### TASK BRIEF
Make an exact copy of the records, dropping all pictures.

### Per-instance keypoint data
=======

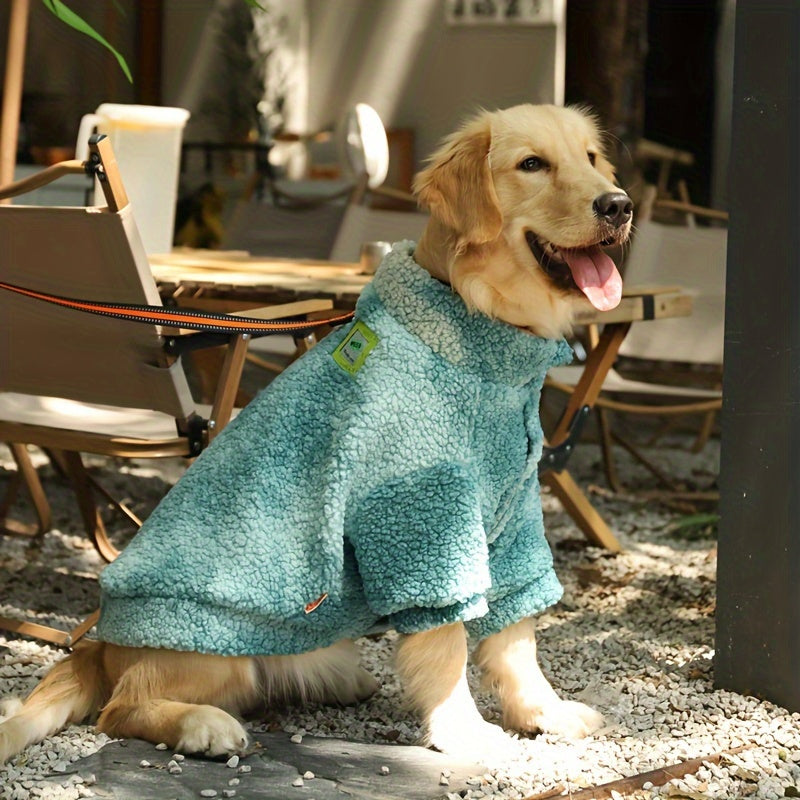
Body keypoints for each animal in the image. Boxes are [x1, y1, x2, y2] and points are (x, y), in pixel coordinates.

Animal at [0, 103, 632, 764]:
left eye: (591, 158)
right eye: (532, 164)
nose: (618, 205)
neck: (480, 344)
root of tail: (100, 641)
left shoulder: (512, 519)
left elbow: (515, 636)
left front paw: (545, 711)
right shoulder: (420, 512)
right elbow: (447, 639)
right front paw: (465, 732)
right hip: (212, 642)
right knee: (123, 706)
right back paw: (202, 725)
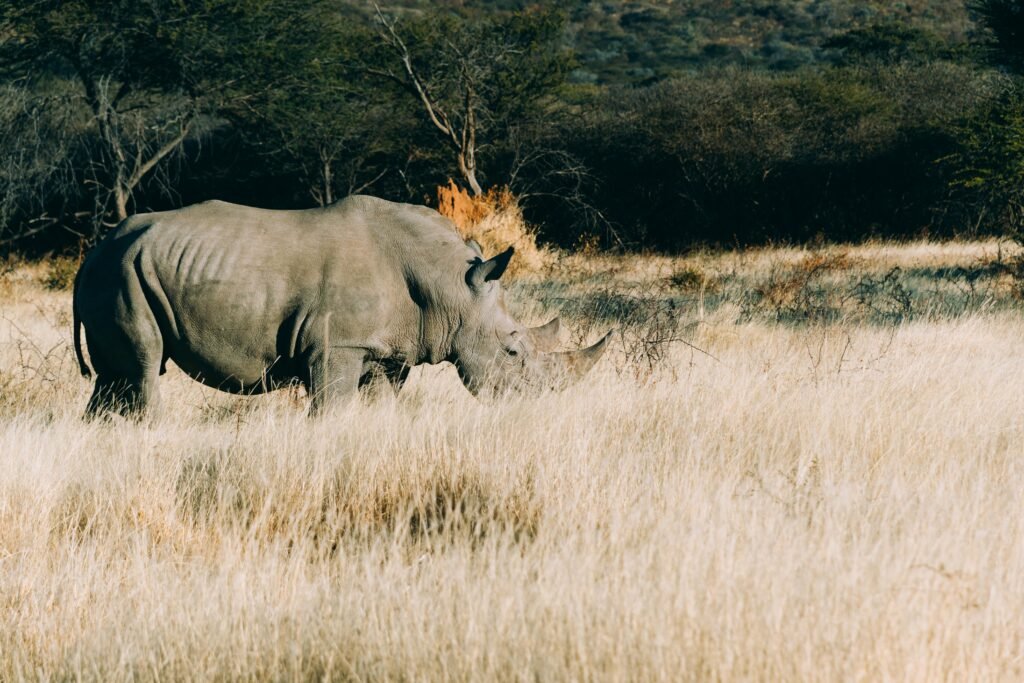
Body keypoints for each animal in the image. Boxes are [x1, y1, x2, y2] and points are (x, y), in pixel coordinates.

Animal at [72, 195, 610, 417]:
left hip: (116, 271)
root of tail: (93, 252)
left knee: (112, 378)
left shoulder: (388, 352)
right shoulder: (337, 348)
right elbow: (332, 408)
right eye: (513, 353)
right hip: (122, 275)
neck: (450, 288)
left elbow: (379, 408)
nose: (539, 409)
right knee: (142, 367)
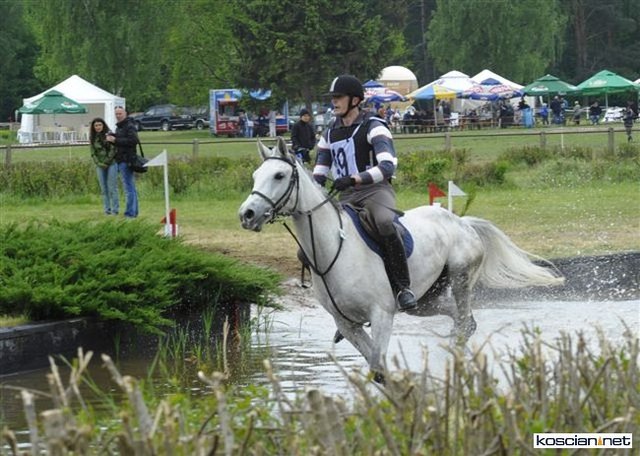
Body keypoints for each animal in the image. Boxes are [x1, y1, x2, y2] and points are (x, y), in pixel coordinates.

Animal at [238, 137, 564, 379]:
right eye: (255, 176)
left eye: (279, 175)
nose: (247, 214)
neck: (333, 249)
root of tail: (462, 222)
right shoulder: (348, 324)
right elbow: (376, 367)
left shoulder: (381, 315)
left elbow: (378, 369)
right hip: (424, 301)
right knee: (462, 320)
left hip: (460, 279)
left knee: (462, 323)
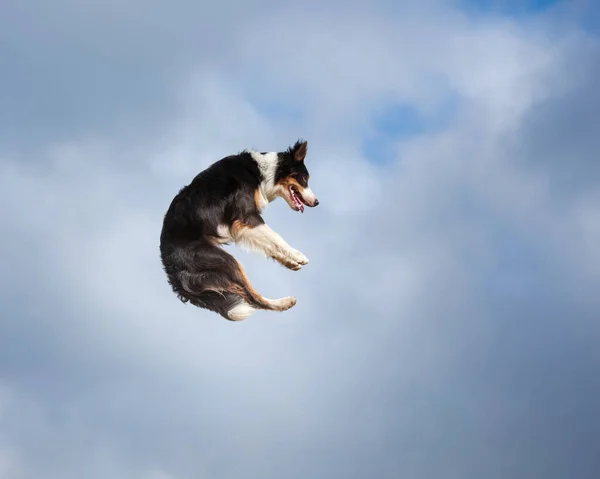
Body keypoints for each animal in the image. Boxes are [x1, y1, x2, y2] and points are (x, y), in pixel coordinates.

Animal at [159, 139, 318, 320]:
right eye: (304, 178)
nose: (316, 202)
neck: (262, 174)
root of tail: (168, 263)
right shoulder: (246, 218)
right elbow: (275, 236)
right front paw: (298, 256)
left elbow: (268, 244)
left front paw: (290, 262)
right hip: (224, 261)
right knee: (253, 298)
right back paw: (285, 302)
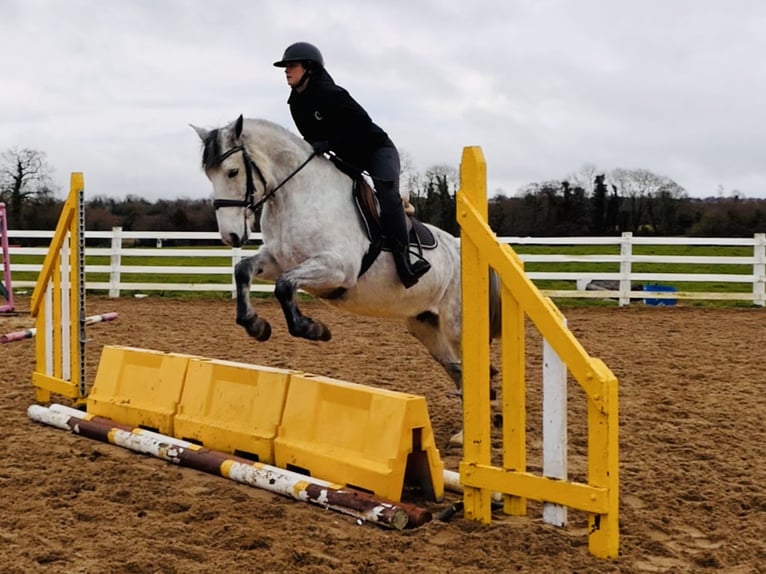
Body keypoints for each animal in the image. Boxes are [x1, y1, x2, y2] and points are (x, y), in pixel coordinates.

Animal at [192, 115, 501, 419]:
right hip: (424, 324)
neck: (298, 195)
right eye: (209, 175)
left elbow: (284, 286)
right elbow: (244, 270)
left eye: (232, 172)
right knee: (457, 369)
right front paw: (255, 325)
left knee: (473, 370)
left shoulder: (338, 268)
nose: (231, 236)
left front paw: (313, 329)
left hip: (457, 326)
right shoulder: (277, 261)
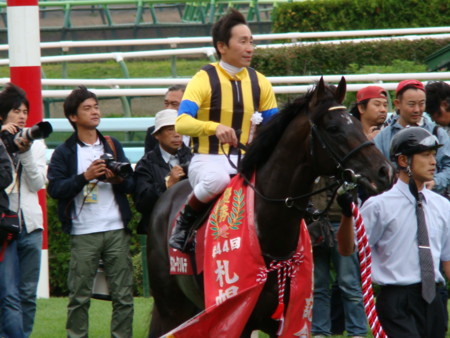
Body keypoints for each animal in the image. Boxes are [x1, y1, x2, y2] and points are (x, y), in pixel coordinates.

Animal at [146, 78, 392, 336]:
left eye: (357, 123)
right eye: (333, 128)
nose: (384, 171)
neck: (267, 230)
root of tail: (167, 196)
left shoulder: (289, 317)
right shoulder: (236, 316)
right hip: (170, 307)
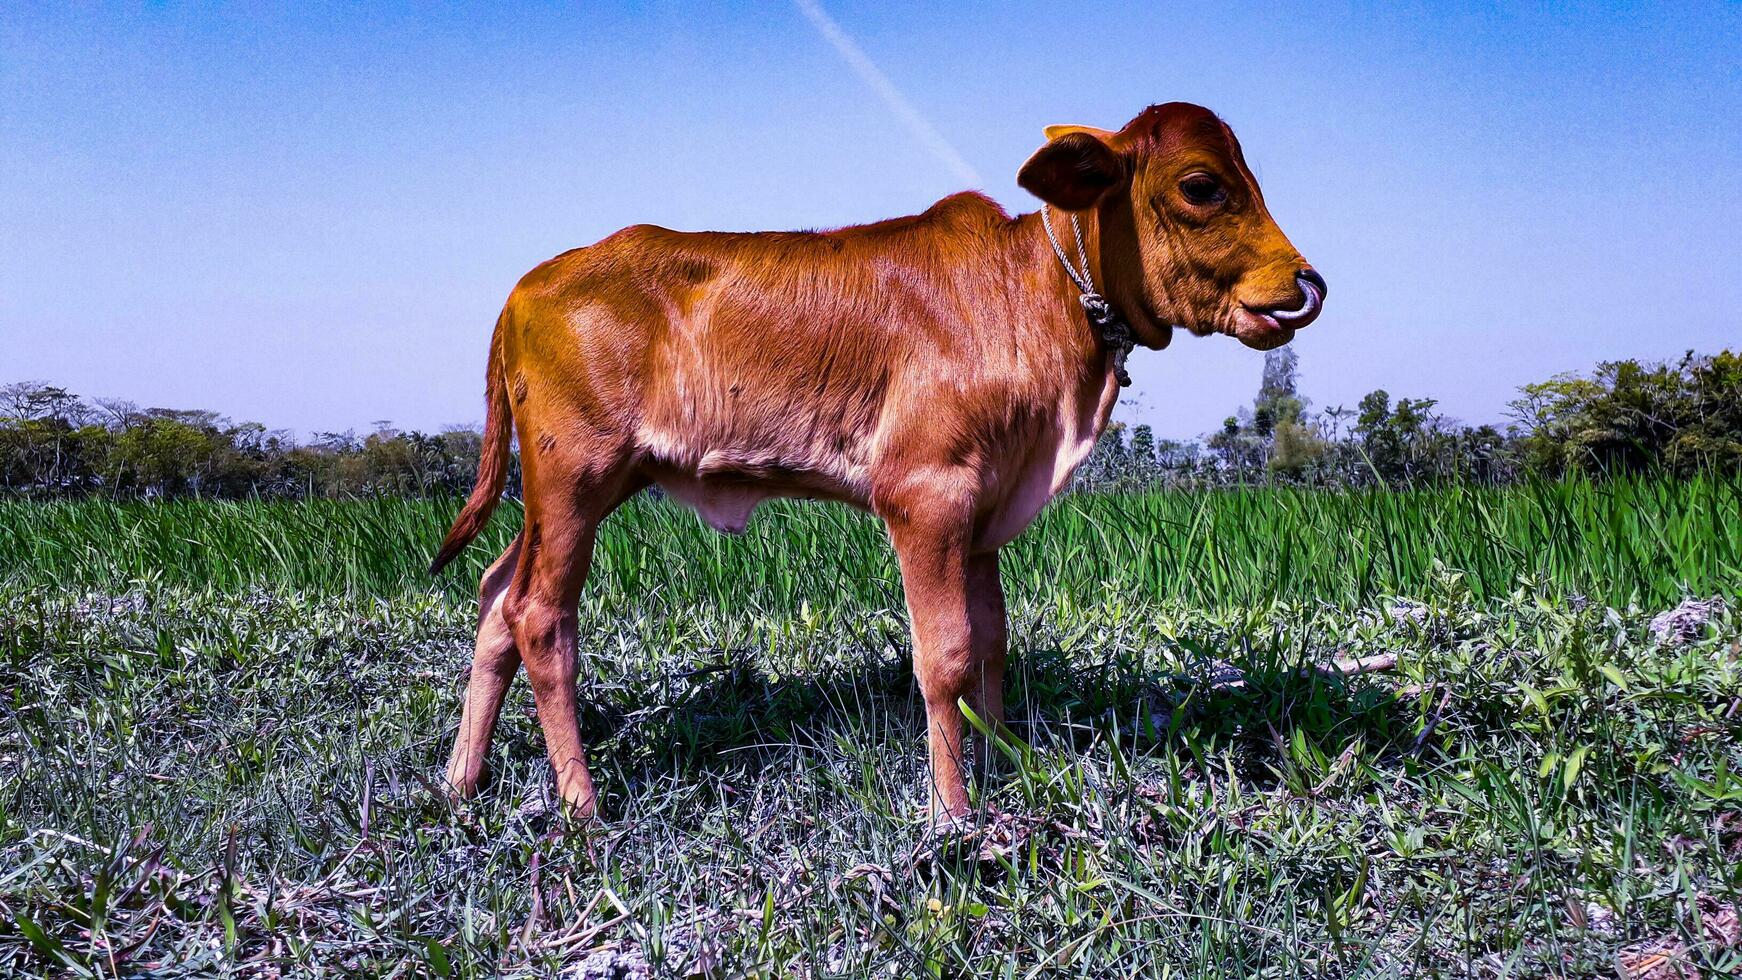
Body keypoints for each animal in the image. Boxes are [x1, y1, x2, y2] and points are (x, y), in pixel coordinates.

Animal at [432, 103, 1316, 828]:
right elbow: (945, 654)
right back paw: (582, 804)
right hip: (574, 479)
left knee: (496, 594)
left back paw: (461, 781)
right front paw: (953, 811)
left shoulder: (987, 508)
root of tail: (527, 286)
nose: (1308, 283)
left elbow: (994, 640)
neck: (1039, 299)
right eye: (1201, 186)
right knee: (540, 615)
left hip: (578, 489)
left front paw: (1007, 766)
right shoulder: (928, 494)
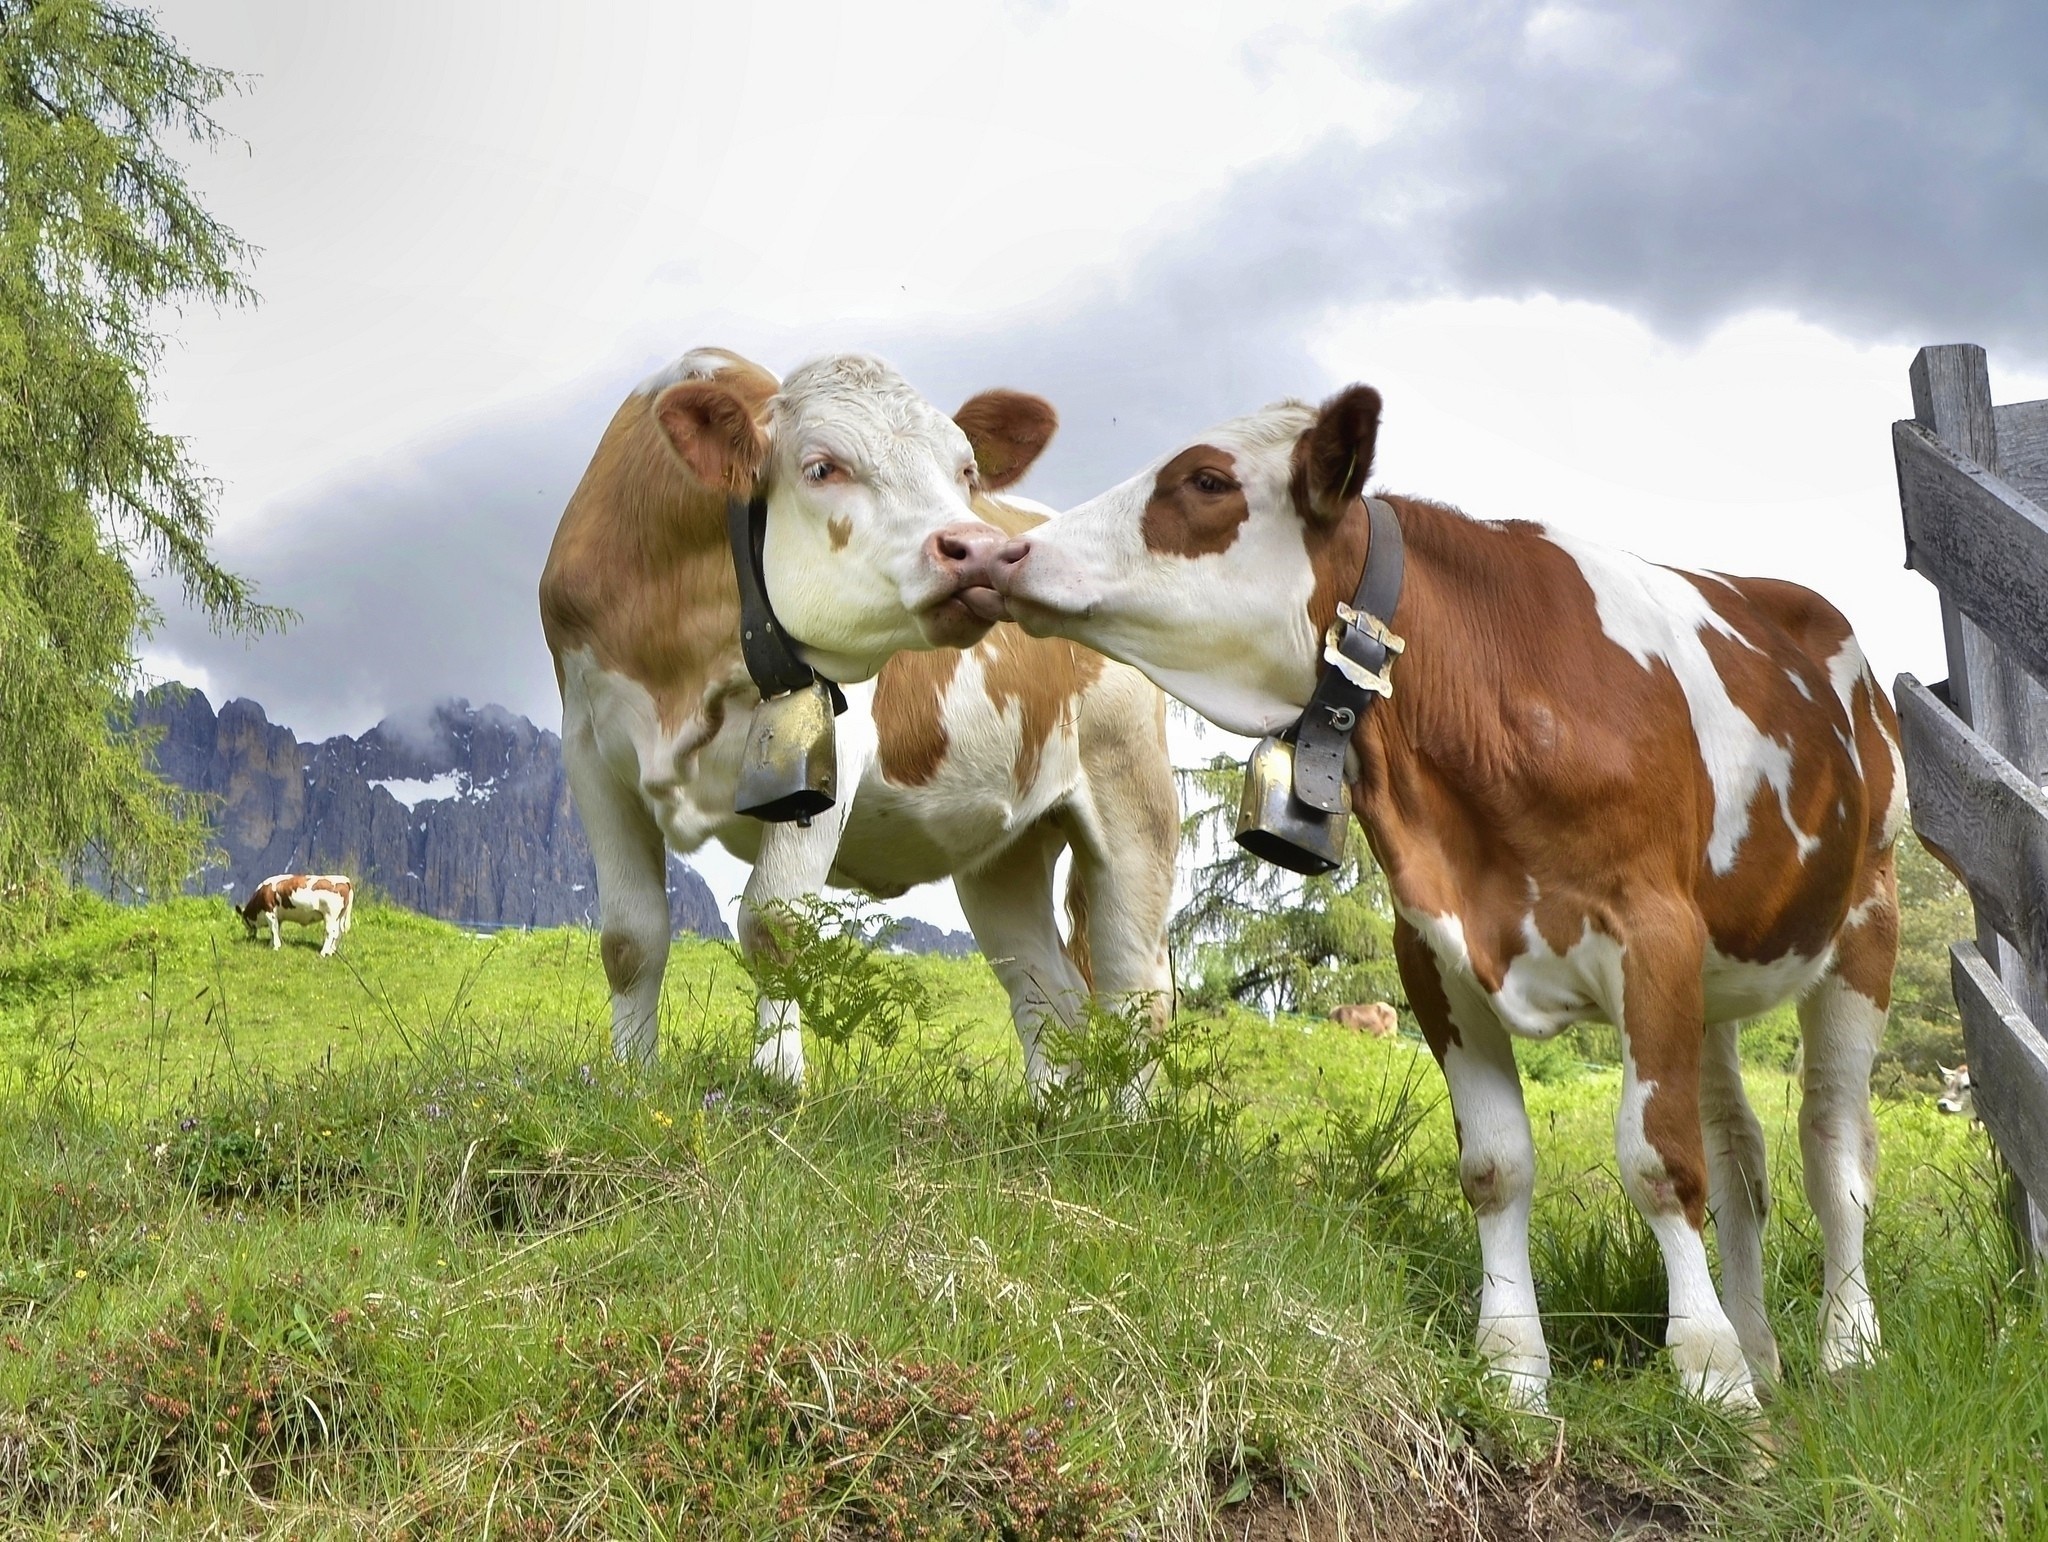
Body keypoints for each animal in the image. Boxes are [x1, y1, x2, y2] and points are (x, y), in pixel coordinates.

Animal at [539, 349, 1177, 1092]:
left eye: (967, 471)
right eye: (822, 468)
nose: (980, 550)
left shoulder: (831, 748)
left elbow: (775, 922)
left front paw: (779, 1080)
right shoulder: (589, 750)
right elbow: (629, 938)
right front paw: (631, 1079)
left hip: (1132, 799)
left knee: (1137, 999)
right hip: (1005, 852)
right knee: (1047, 993)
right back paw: (1050, 1111)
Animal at [988, 383, 1903, 1413]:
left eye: (1208, 481)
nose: (1007, 552)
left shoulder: (1651, 934)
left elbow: (1661, 1161)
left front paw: (1710, 1374)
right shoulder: (1433, 947)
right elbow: (1496, 1164)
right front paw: (1516, 1372)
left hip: (1865, 925)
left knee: (1835, 1150)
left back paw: (1847, 1350)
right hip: (1717, 978)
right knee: (1742, 1150)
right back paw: (1762, 1345)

=======

### EXPECTED ANSWER
Body keypoints for each animal in the image. Boxes are [x1, y1, x2, y2] and points are (x, y), in pixel coordinates.

Animal at [0, 103, 632, 764]:
left eye: (591, 158)
right eye: (532, 164)
nose: (618, 205)
neck: (480, 344)
root of tail: (100, 641)
left shoulder: (512, 519)
left elbow: (515, 636)
left front paw: (545, 711)
right shoulder: (420, 512)
right elbow: (447, 639)
right front paw: (465, 732)
right hip: (212, 642)
right knee: (123, 706)
right back paw: (202, 725)
Body keypoints for each animal in the image. Boxes are [x1, y1, x2, y2] and points are (x, y), in pixel coordinates.

Animal at [72, 195, 610, 417]:
left hip: (116, 271)
root of tail: (93, 252)
left knee: (112, 378)
left shoulder: (388, 352)
right shoulder: (337, 348)
right elbow: (332, 408)
right eye: (513, 353)
right hip: (122, 275)
neck: (450, 288)
left elbow: (379, 408)
nose: (539, 409)
right knee: (142, 367)
Body keypoints for each animal in the image. Boxes are [x1, y1, x2, y2] and points are (x, y), in pixel coordinates.

Animal at [238, 137, 564, 379]:
right eye: (255, 176)
left eye: (279, 175)
nose: (247, 214)
neck: (333, 249)
root of tail: (462, 222)
right shoulder: (348, 324)
right elbow: (376, 367)
left shoulder: (381, 315)
left elbow: (378, 369)
right hip: (424, 301)
right knee: (462, 320)
left hip: (460, 279)
left knee: (462, 323)
Body keypoints for each animal in the image. Boxes are [x1, y1, x2, y2] and points are (x, y), in pixel coordinates.

Animal at [159, 139, 318, 320]:
right eye: (304, 178)
nose: (316, 202)
neck: (262, 174)
root of tail: (168, 263)
right shoulder: (246, 218)
right elbow: (275, 236)
right front paw: (298, 256)
left elbow: (268, 244)
left front paw: (290, 262)
right hip: (224, 261)
right knee: (253, 298)
right back paw: (285, 302)
Body keypoints for each animal in the image. Boxes are [x1, y1, x2, y2] and points are (x, y), in pixel coordinates.

Animal at [192, 115, 501, 419]:
right hip: (424, 324)
neck: (298, 195)
right eye: (209, 175)
left elbow: (284, 286)
right elbow: (244, 270)
left eye: (232, 172)
right knee: (457, 369)
right front paw: (255, 325)
left knee: (473, 370)
left shoulder: (338, 268)
nose: (231, 236)
left front paw: (313, 329)
left hip: (457, 326)
right shoulder: (277, 261)
Body keypoints for each animal in the image. Boxes are [x1, y1, x2, y2] and points are (x, y), in pixel coordinates.

Animal at [146, 78, 392, 336]:
left eye: (357, 123)
right eye: (333, 128)
nose: (384, 171)
neck: (267, 230)
root of tail: (167, 196)
left shoulder: (289, 317)
right shoulder: (236, 316)
right hip: (170, 307)
Body keypoints for each animal in the image. Boxes are [x1, y1, x2, y2] and points are (x, y), in pixel coordinates.

Animal at [432, 103, 1316, 828]:
right elbow: (945, 654)
right back paw: (582, 804)
right hip: (574, 479)
left knee: (496, 594)
left back paw: (461, 781)
right front paw: (953, 811)
left shoulder: (987, 508)
root of tail: (527, 286)
nose: (1308, 283)
left elbow: (994, 640)
neck: (1039, 299)
right eye: (1201, 186)
right knee: (540, 615)
left hip: (578, 489)
left front paw: (1007, 766)
right shoulder: (928, 494)
Body keypoints for each animal in the image. Boxes are [x1, y1, x2, y2] and points are (x, y), in pixel coordinates.

Animal at [539, 349, 1177, 1092]:
left eye: (967, 471)
right eye: (822, 468)
nose: (980, 550)
left shoulder: (831, 748)
left elbow: (775, 922)
left front paw: (779, 1080)
right shoulder: (589, 750)
right elbow: (629, 938)
right front paw: (631, 1079)
left hip: (1132, 799)
left knee: (1137, 999)
right hip: (1005, 852)
right knee: (1047, 993)
right back paw: (1050, 1111)
Animal at [988, 383, 1903, 1413]:
left eye: (1208, 481)
nose: (1007, 552)
left shoulder: (1651, 934)
left elbow: (1661, 1161)
left front paw: (1710, 1374)
right shoulder: (1433, 947)
right elbow: (1496, 1164)
right front paw: (1516, 1372)
left hip: (1865, 925)
left knee: (1835, 1150)
left back paw: (1847, 1350)
right hip: (1717, 978)
right knee: (1742, 1150)
right back paw: (1762, 1345)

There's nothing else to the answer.